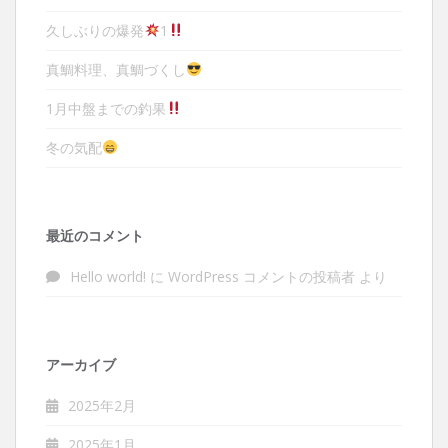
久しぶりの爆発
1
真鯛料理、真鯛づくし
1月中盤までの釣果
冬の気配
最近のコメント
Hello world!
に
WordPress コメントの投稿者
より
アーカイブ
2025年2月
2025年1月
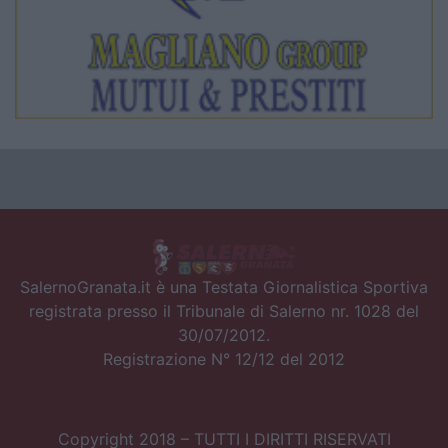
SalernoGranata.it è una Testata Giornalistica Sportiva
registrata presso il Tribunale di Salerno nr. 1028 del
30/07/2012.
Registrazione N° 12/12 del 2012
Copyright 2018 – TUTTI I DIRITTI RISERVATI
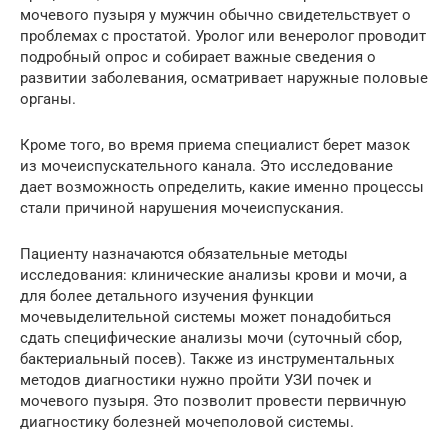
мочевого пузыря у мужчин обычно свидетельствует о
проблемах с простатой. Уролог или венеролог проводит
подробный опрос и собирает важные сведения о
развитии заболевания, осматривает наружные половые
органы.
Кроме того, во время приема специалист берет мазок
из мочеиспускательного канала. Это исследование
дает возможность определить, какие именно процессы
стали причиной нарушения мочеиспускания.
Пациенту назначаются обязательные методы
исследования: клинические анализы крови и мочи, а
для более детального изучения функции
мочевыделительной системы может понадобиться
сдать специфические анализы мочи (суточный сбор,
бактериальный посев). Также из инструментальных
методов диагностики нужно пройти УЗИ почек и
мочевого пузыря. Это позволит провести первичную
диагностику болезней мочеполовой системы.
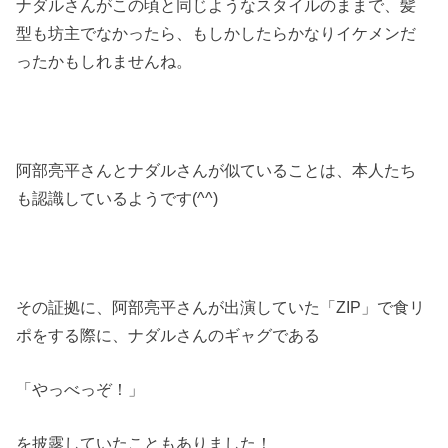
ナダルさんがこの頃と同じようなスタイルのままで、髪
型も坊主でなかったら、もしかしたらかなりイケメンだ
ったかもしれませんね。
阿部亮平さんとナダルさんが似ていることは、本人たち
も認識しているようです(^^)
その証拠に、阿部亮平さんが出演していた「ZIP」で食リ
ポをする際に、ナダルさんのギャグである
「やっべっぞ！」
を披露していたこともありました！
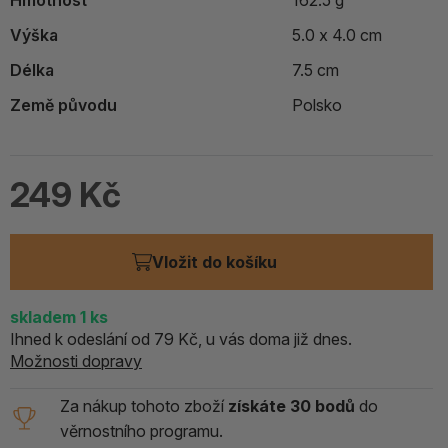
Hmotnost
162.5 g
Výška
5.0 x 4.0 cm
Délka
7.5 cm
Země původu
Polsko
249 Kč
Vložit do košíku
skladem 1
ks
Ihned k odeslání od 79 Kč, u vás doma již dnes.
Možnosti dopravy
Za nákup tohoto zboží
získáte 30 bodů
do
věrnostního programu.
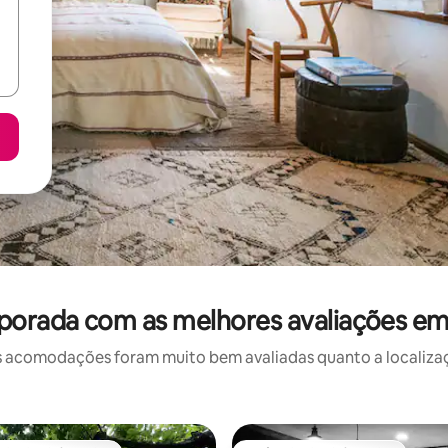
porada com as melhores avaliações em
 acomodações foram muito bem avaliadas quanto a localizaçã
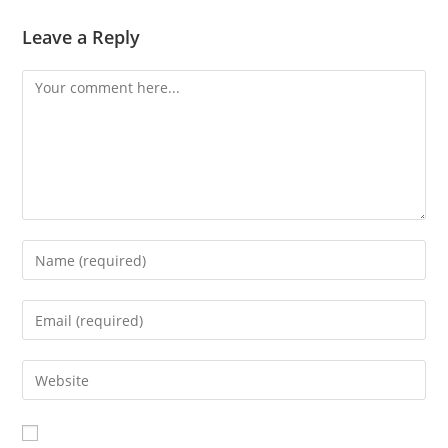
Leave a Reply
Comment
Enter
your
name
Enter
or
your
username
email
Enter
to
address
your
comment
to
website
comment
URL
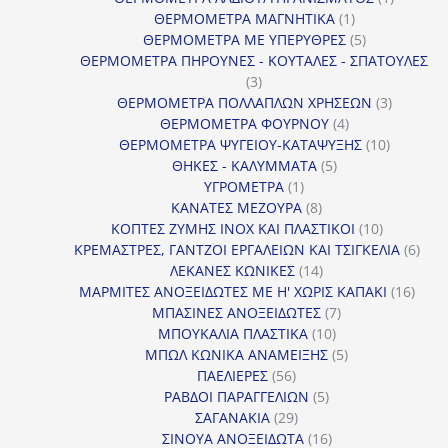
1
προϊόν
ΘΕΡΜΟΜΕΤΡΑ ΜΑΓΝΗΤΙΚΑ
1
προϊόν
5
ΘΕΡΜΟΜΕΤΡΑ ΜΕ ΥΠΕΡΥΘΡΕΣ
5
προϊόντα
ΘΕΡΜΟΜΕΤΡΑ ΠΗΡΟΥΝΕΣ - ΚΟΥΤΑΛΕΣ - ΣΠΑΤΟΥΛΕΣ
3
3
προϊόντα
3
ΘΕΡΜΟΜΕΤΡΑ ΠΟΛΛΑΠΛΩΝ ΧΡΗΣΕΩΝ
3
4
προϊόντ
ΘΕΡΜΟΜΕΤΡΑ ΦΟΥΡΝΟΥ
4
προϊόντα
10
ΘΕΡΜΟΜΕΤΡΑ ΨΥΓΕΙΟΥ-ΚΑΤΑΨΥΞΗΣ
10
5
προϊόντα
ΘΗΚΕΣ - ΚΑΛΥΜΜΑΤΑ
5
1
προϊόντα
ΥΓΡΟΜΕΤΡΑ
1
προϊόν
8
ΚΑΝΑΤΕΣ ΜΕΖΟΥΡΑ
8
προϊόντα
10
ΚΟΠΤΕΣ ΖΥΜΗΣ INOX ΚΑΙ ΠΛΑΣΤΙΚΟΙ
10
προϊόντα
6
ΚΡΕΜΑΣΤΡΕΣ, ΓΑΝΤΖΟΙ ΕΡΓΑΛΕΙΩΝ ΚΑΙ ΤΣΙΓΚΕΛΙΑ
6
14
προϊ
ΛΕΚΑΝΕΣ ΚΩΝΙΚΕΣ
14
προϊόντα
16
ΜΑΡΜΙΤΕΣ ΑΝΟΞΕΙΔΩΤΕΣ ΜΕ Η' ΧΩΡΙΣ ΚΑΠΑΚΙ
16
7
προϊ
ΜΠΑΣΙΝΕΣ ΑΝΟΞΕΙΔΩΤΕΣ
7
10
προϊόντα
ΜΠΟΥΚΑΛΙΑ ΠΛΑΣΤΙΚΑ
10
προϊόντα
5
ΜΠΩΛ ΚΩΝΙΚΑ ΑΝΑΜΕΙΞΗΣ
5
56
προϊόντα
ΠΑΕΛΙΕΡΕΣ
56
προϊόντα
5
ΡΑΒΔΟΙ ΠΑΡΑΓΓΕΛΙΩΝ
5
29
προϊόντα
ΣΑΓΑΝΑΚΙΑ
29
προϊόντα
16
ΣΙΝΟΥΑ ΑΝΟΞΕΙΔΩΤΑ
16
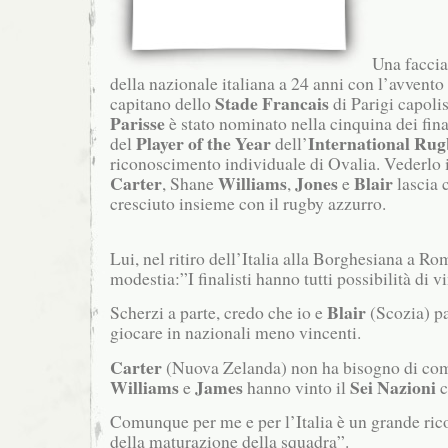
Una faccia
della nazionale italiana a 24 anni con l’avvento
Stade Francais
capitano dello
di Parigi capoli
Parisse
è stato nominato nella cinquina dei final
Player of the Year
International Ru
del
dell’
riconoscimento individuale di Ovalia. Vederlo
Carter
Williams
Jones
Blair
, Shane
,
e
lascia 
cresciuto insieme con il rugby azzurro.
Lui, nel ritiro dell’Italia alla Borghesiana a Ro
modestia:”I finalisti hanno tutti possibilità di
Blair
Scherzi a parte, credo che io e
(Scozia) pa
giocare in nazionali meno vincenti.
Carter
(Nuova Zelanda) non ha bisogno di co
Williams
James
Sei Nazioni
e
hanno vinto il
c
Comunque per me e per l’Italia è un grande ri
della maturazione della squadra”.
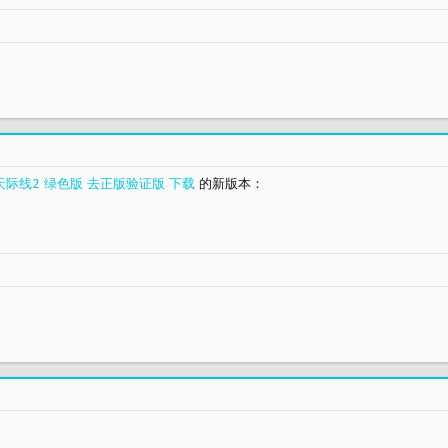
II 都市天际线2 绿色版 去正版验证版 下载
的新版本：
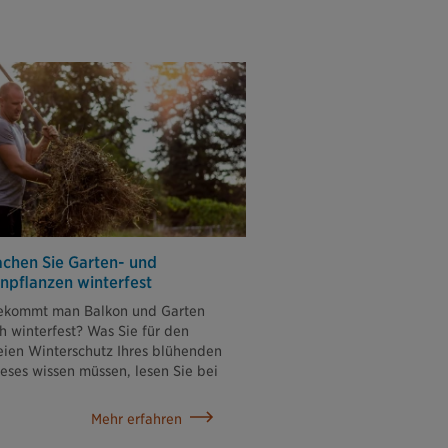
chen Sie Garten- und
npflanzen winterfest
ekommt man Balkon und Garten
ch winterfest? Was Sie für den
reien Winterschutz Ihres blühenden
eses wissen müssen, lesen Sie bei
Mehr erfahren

--------------------------------------------------

## [Exercise requirements]
Return the count of lines in the entries above that include the word "ΘΕΡΜΟΜΕΤΡΑ", without any added text.

## [Your solution]
6